Hanging Ribs

This was the my first smoke hanging ribs with the rack I received for my birthday. The concept of the rack is to turn a Weber Smokey Mountain into a pit barrel style cooker. The rack could be used to smoke ribs or chicken, or pork belly to be used for bacon.  The concept is the same when starting the smoker, using about 1/2 of a chamber of charcoal lit in the chimney. I covered the bottom ring with a layer of a couple deep and then tossed the lit coals in the middle and add two chunks of hickory and one chunk of cherry. To set this up, both cooking grates as well as the water pan is removed and the meat is smoked directly over the hot coals. This is completely different than the normal setup when the dripping are either caught in the water pan or in the dry pan.

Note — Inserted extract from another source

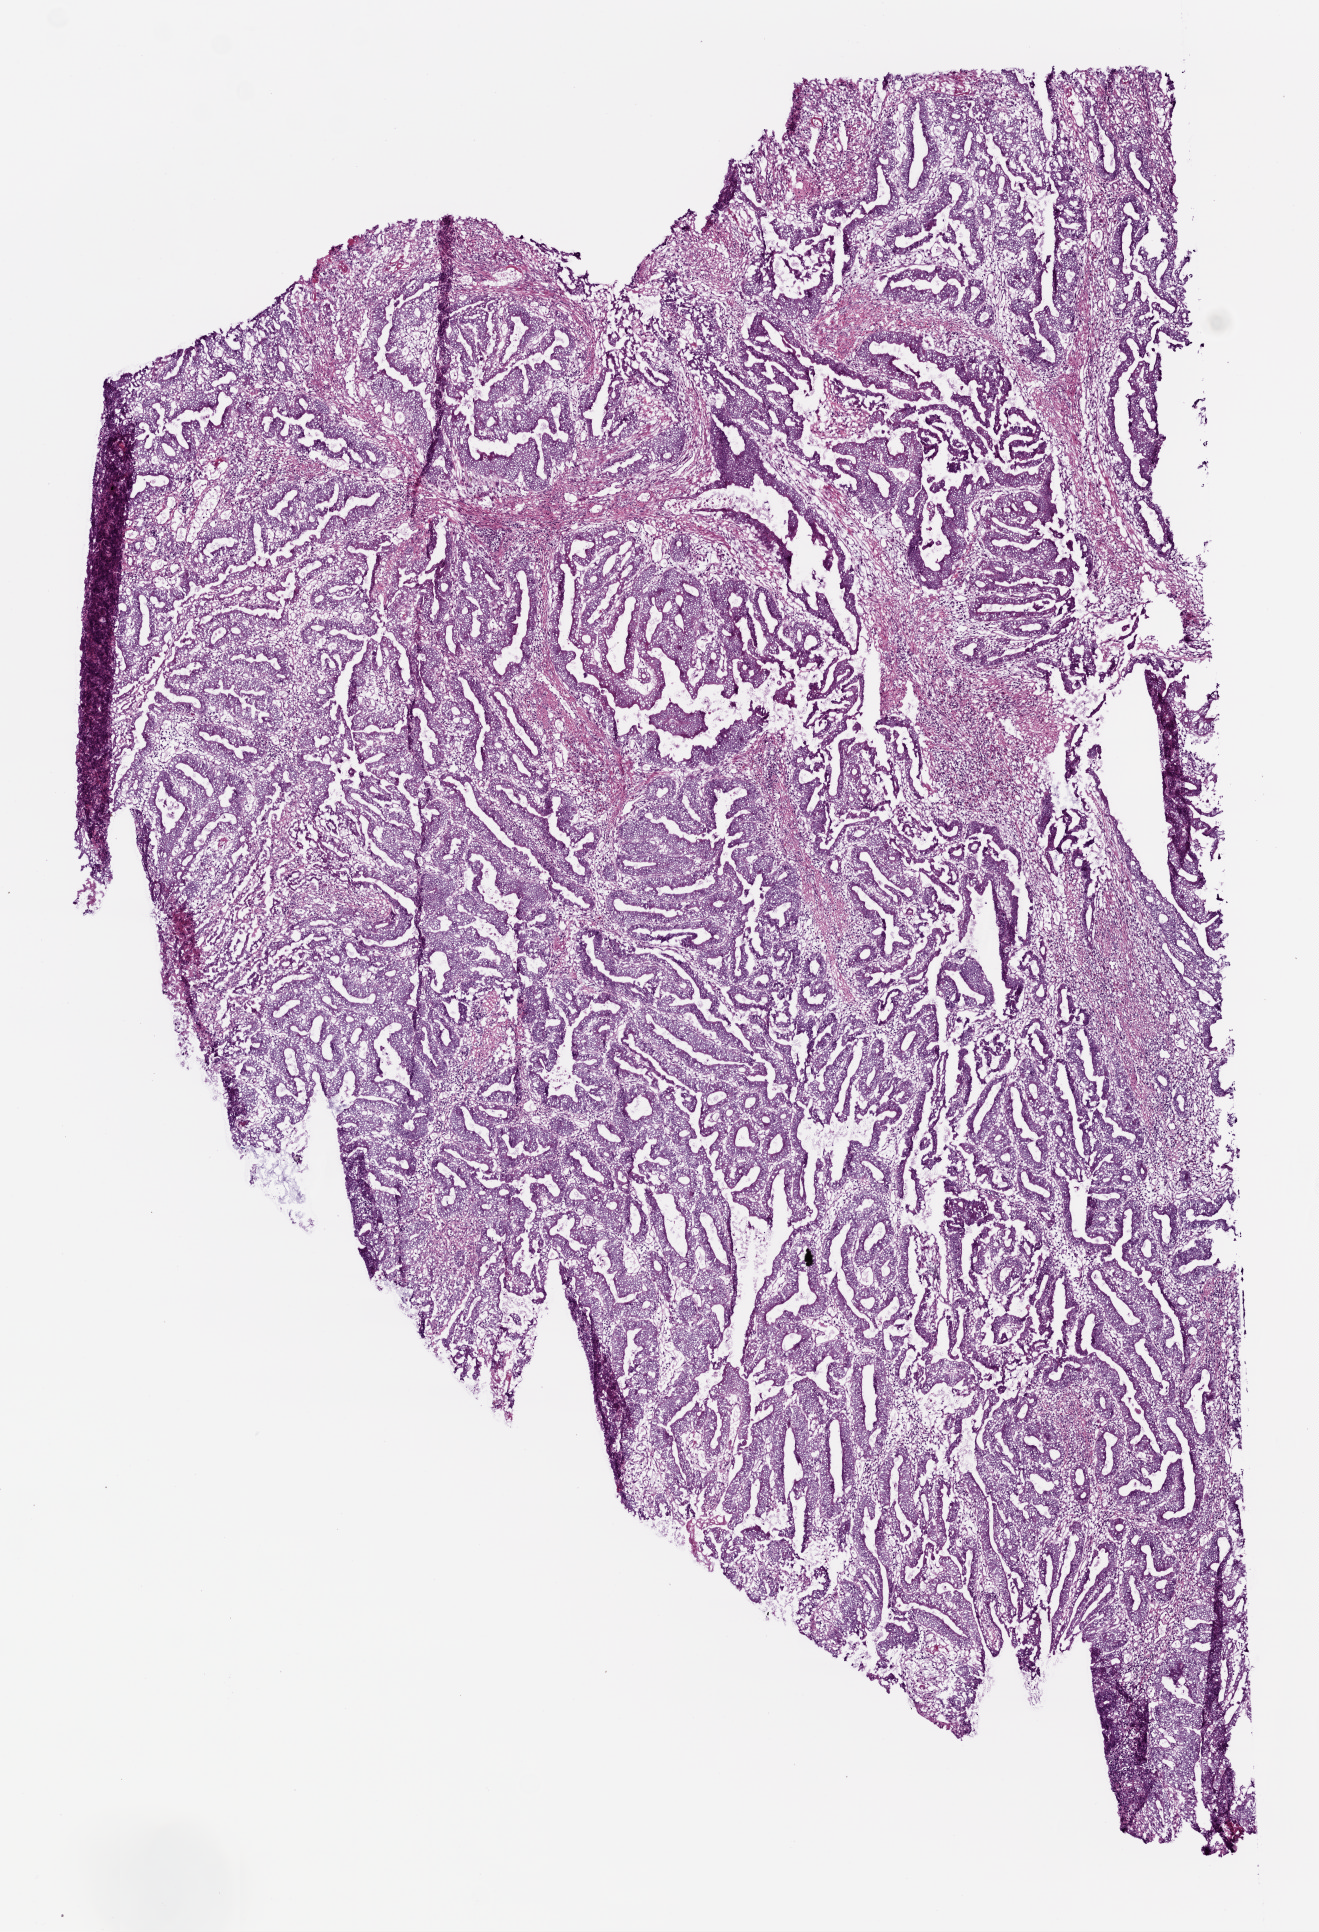
Whole-slide histology image, H&E-stained, whole scanned area (about 5.3 x 7.8 mm, acquisition: 20x scan) shown as a low-resolution overview, frozen section from the bottom of the tissue portion, primary tumour sample from the rectum. Patient: female, age at initial diagnosis 73 years.
Diagnosis: Adenocarcinoma, NOS (rectosigmoid junction).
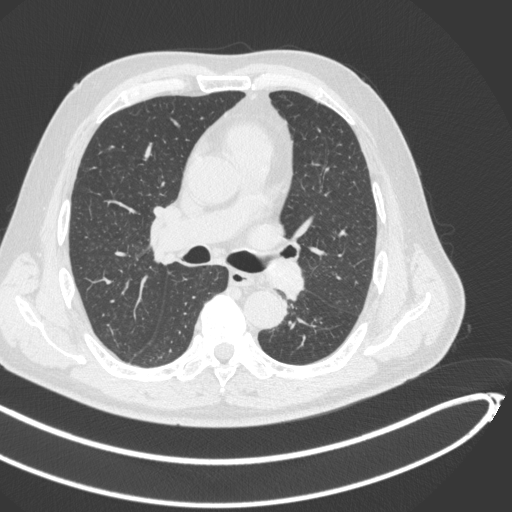
Chest CT, one axial slice. Slice 274 of 466 in the series (ordered by position). Reconstruction kernel B31f. 120 kVp. Lung window (W 1500 / L -600 HU). 1 mm slice thickness. 512 × 512 image matrix, field of view 400 × 400 mm. Male patient, age 64 years. Case-level facts recorded for this patient, not image findings: clinical TNM (as recorded): T1c N0 M0.
Annotated regions visible in this slice (bounding box drawn by a radiologist):
- lung tumour (recorded histology: squamous cell carcinoma): bounding box [x1, y1, x2, y2] px = [266, 257, 308, 300]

The difference is supposed to be that the drippings from the meat drop onto the coals that then adds to the smoke that is helping cook the ribs.

 

 

 

 

 

For the smoke, I went with St Louis style ribs that were purchased on sale for $1.99 / lb. They were nice meaty racks of ribs and were only $7 a piece. I seasoned them a couple of hours in advance to give the rub a chance to sink in. I got the smoker going and then put the hooks a couple of ribs deep in the three racks and hung them in the smoker and monitored until the temp was 225. At that point I choked down the air input to the hold the temp. Top vent open, 2 of the 3 bottom vents open a 1/4 turn.

 

 

 

 

 

I read up on this cooking method and most cooks included basting, so I planned to spray the ribs with apple juice about once an hour during the smoke. I also planned to manually rotate the rack about a 1/4 turn when spraying them. The first thing I noticed was the aroma from the smoker was different, and was really great. Normally when smoking I have always primarily noticed the smell of the type of wood I am using. In this method, I could smell the ribs more strongly than the wood I was using.  I sprayed and rotated repeatedly through the 4 1/2 hours I was smoking the ribs.  A couple of hours into the process, I added a small chicken to the party. I spatccocked the chicken  (removing the back portion, and seasoned and hung it in the smoker.

 

 

 

 

 

Everything that I read, stated the ribs would cook quicker when smoked using this method. At the 4 hour mark, I removed two of the racks and applied some barbecue sauce.

 

 

 

 

 

I left the ribs in for another 30 minutes and then removed them, and left the chicken cooking.

 

 

 

 

 

The chicken smoked for a total of 2 hours and turn out good and look neat hanging in the smoker.

 

 

 

 

 

I covered them in foil and let them rest for while before slicing.

 

 

 

 

 

The flavor and aroma was outstanding with the ribs, better than anything I have prepare in years of smoking. The only down side was they were not quite cooked long enough, and really need a little more time. Believe me, we ate them anyway, they were just not fall off the bone.